Abernethy worked closely with the FDA during their collaboration and has referred to Rob Califf, M.D., the former FDA commissioner under President Obama, as her mentor. She has frequently worked with Sean Khozin, M.D., MPH, the head of the FDA Oncology Center of Excellence, who spearheaded INFORMED, a joint initiative at the FDA and Department of Health and Human Services that’s “designed to harness the power of big data” for better health outcomes.

While the FDA’s focus has been on the application of real-world data to research, Abernethy has long advocated for that data to be channeled back into patient care as well. During a TedMed talk in 2013, Abernethy talked about the importance of patients having control over their own data. A melanoma patient she was treating participated in a clinical trial, that later fell apart, but the researchers wouldn’t release her data, locking up information that could have led to better understanding of the disease.

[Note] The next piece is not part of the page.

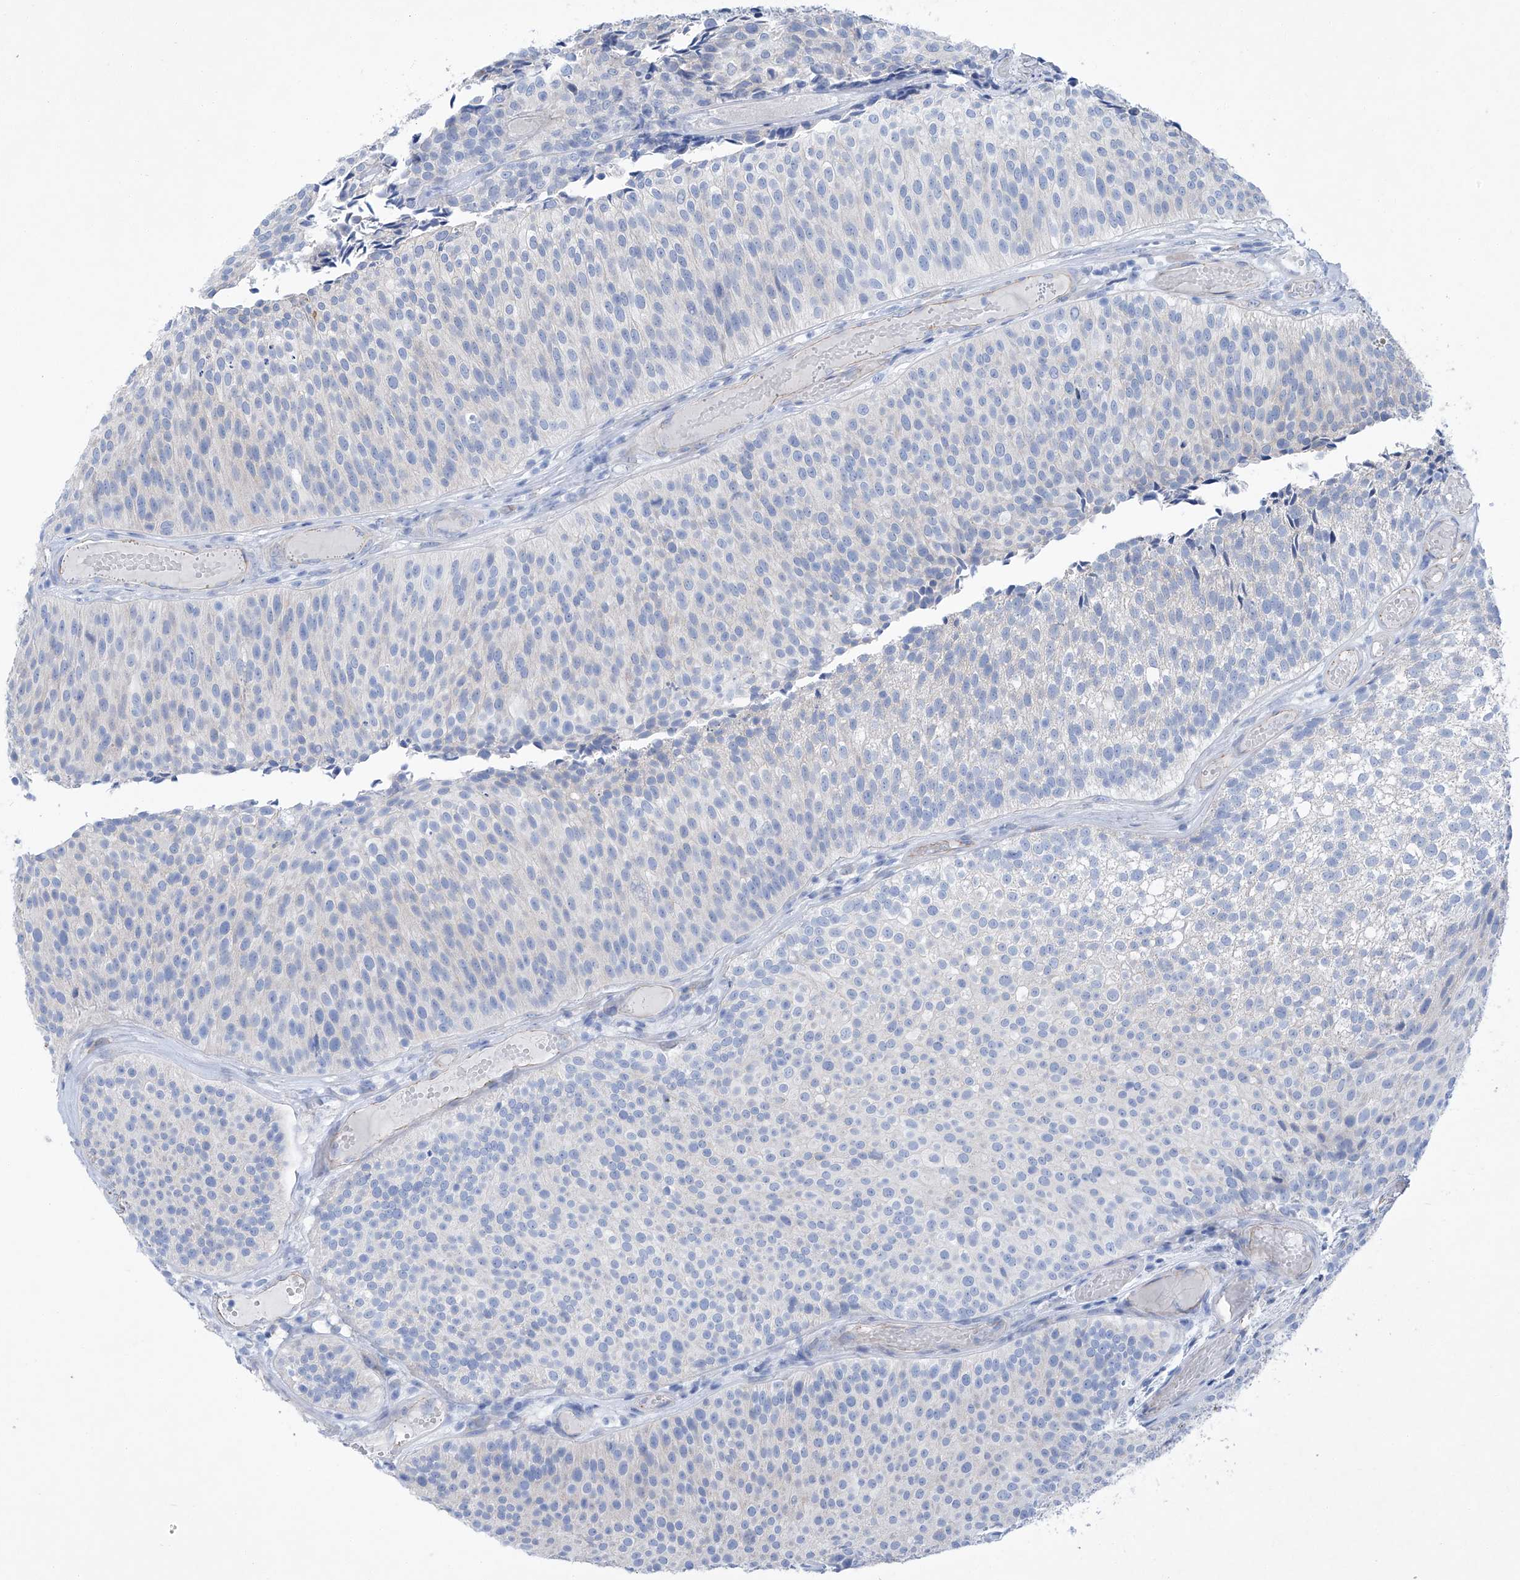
{"staining": {"intensity": "negative", "quantity": "none", "location": "none"}, "tissue": "urothelial cancer", "cell_type": "Tumor cells", "image_type": "cancer", "snomed": [{"axis": "morphology", "description": "Urothelial carcinoma, Low grade"}, {"axis": "topography", "description": "Urinary bladder"}], "caption": "DAB immunohistochemical staining of urothelial cancer exhibits no significant staining in tumor cells.", "gene": "MAGI1", "patient": {"sex": "male", "age": 86}}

In 2014, Abernethy’s father was diagnosed with a rare type of cancer and declined to accept an experimental treatment, part of a clinical trial, because it would have meant he would be away from family and friends. In an opinion piece for the Wall Street Journal, Abernethy and Khozin argued that better study designs that incorporate real-world clinical care would allow patients like her father to participate from wherever they are.

Abernethy will begin her role at the FDA in early 2019, replacing Rachel Sherman, M.D., MPH.